By Connor Lynch
TORONTO — Hot and dry has been the story of Ontario’s growing season, and will be the harvest story as well, said Environment Canada senior climatologist David Phillips.
Summer can be a turbulent season, weatherwise, with the months being prone to shifting from hot to cold and from wet to dry. Not so this season, said Phillips. Once the heat hit in May it stuck around. By mid-August Ottawa had 31 days above 30 C, where normally it would’ve had 11.
Kingston had 22, where normally it would’ve had 10. On average, Eastern Ontario has been about 2 C hotter than normal. It doesn’t sound like much, but every 1 C above average means we need about 10 per cent more precipitation to break even, he said.
So, when the Ottawa Valley had about 75 per cent normal precipitation and Peterborough region had 55 per cent, those regions are actually further behind than they appear at first glance, he said. Since those regions were warmer than they usually are, they would’ve needed above-average precipitation just to break even. With lower-than-normal precipitation, they’re even further behind.
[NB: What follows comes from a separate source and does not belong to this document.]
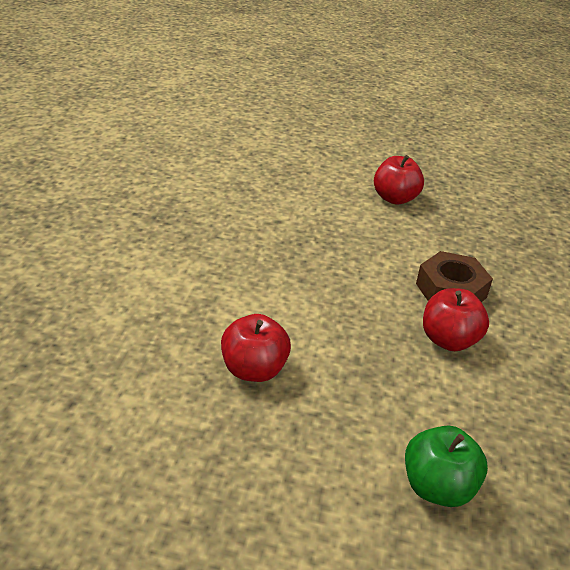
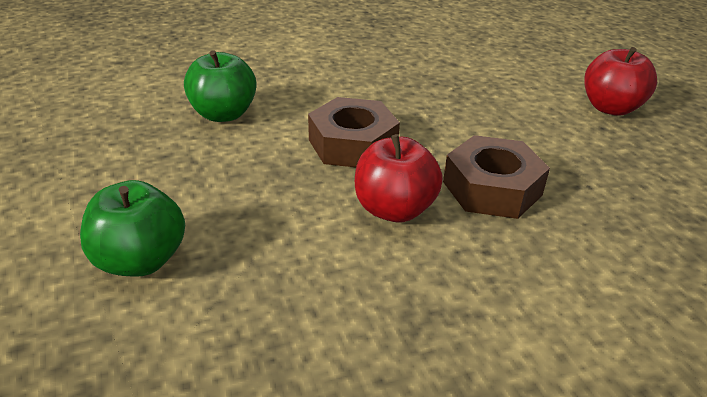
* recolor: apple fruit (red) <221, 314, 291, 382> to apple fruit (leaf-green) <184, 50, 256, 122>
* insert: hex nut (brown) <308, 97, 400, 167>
Producers can expect more hot and dry in September, Phillips said. Sometimes it’s a tentative prediction, but not this year. The models are in agreement, “no question about it,” Phillips said. And precipitation, which is notoriously tricky to get right, is universally across Ontario expected to be drier-than-normal. Farmers will not have to worry about combines getting stuck in the mud and, likely, will not see an early frost, he said.